Supplied information —
• • • • •

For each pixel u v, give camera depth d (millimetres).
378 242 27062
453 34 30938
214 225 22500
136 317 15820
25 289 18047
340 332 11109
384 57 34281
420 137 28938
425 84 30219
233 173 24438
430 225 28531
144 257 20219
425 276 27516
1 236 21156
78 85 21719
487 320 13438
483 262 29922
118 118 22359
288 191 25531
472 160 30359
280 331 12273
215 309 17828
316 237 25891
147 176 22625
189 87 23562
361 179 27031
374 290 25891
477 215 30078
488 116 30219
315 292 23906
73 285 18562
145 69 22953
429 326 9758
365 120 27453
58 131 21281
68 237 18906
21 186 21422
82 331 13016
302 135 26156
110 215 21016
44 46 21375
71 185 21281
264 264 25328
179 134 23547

• • • • •

Would you repeat all the material exactly as it is shown?

Output of the task —
For each pixel u v, give camera depth d (millimetres).
378 242 27062
453 34 30938
214 225 22500
136 317 15820
25 289 18047
340 332 11109
384 57 34281
420 137 28938
425 84 30219
233 173 24438
430 225 28531
144 257 20219
425 276 27516
1 236 21156
78 85 21719
487 320 13438
483 262 29922
118 118 22359
288 191 25531
472 160 30359
280 331 12273
215 309 17828
316 237 25891
147 176 22625
189 87 23562
361 179 27031
374 290 25891
477 215 30078
488 116 30219
315 292 23906
73 285 18562
145 69 22953
429 326 9758
365 120 27453
58 131 21281
68 237 18906
21 186 21422
82 331 13016
302 135 26156
110 215 21016
44 46 21375
71 185 21281
264 264 25328
179 134 23547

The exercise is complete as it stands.